China is investing government money into electric car companies so they can produce more of them for cheaper. this gives them a competitive edge against electric car companies in EU that arent being bolstered by government subsidies. The EU has two options: one, the environmental option, they compete by subsidizing their own car companies to produce electric vehicles, which would accelerate the effort to stop relying on fossil fuels and reduce emissions by having two regional markets focused on vehicle electrification. Or two, the capitalism option, they compete by pressuring China to drop their subsidies, which would slow down efforts to stop relying on fossil fuels as neither regional market is focused on vehicle electrification.
from your article, “The authors urge the European Union to engage in negotiations with the Beijing government amidst the recently initiated anti-subsidy proceeding against imports of electric vehicles from China, aiming to persuade China to withdraw subsidies particularly harmful to the EU.”
ensuring we stay on track for the absolute worst timeline for humanity.
@blazera@lemmy.world
Your positive framing of China’s economic policy is completley out of touch. It really helps to read more than a few lines of a post. The negative consequences of Chinese subsidies are obvious in tbe country’s domestic market, and there’s no reason to copy that for the world.
China’s EV price war is killing brands and infuriating consumers
And this is just one example. Read the study, find more research, tere is a lot.of it.
Weve got just wildly different priorities. You say depreciation, i say more affordable. My priorities arent for rich people to make more money, i dont care that startups are falling behind, i dont care that someone bought in before a price drop. China’s ev market has “slowed down” to a growth rate that still dwarves the rest of the world, after a crazy and unsustainable gold rush.
The bottom line is more electric vehicles, less fossil fuel vehicles. Thats it, thats the goal.
Man thats a weird article trying to frame cheaper EVs as a terrible thing. Chinas EV market is by far the largest and fastest growing in the world, by a huge margin.
@blazera@lemmy.world
Did you read the articles?
Chinese EV car manufacturers are making losses, some already filed for bankrupcty, practically all survive on state subsidies. Chinese customers are left behind with no after-sales services and software updates.

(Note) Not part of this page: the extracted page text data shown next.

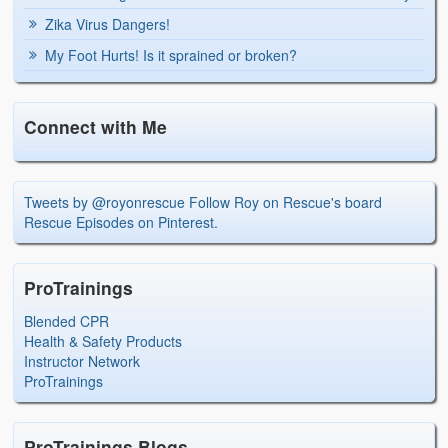
Zika Virus Dangers!
My Foot Hurts! Is it sprained or broken?
Connect with Me
Tweets by @royonrescue
Follow Roy on Rescue's board
Rescue Episodes on Pinterest.
ProTrainings
Blended CPR
Health & Safety Products
Instructor Network
ProTrainings
ProTrainings Blogs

basically a lot of companies attempted to get into the game but were crushed by BYD. an effect of going bankrupt early on because you didnt have enough customers is…you didnt have a lot of customers. So customers left without support are a small minority. The companies responsible for China’s massive EV growth are alive and well.
@blazera@lemmy.world
Which ones?
BYD is the one which is ‘alive’ as they live heavily on state subsidies (their subsidies have at least ten-fold since 2020).
HiPhi, once a promising start-up, Baidu-backed WM Motor, Tencent’s Aiways - all ran out of liquidity to sustain operations. Other brands such as Levdeo and Singulato entered bankruptcy proceedings.

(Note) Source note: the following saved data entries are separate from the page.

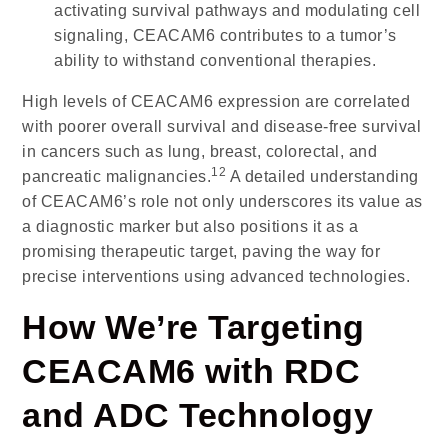
activating survival pathways and modulating cell
signaling, CEACAM6 contributes to a tumor’s
ability to withstand conventional therapies.
High levels of CEACAM6 expression are correlated
with poorer overall survival and disease-free survival
in cancers such as lung, breast, colorectal, and
12
pancreatic malignancies.
A detailed understanding
of CEACAM6’s role not only underscores its value as
a diagnostic marker but also positions it as a
promising therapeutic target, paving the way for
precise interventions using advanced technologies.
How We’re Targeting
CEACAM6 with RDC
and ADC Technology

Which ones are doing well? There are none, even the Chinese government appears to have given up on these companies as they appear to focus solely on BYD given a strong deflationary domestic market.
this just sounds fantastic to me. every country that makes EV’s should be heavily subsidizing them. You’re making capitalism look worse and worse, are you gonna go after American libraries for not being profitable enough and needing state funding?
What about?
Can you name Chinese EV companies that are ‘alive and doing well’ as you claimed?
Do yourself a favour and stay away from wherever you get your ‘opinion’, and get a life.
Meanwhile the country I live in in Europe is stopping all tax incentives next year on EVs and the taxes might even be higher since they’re based on weight and EVs are heavier.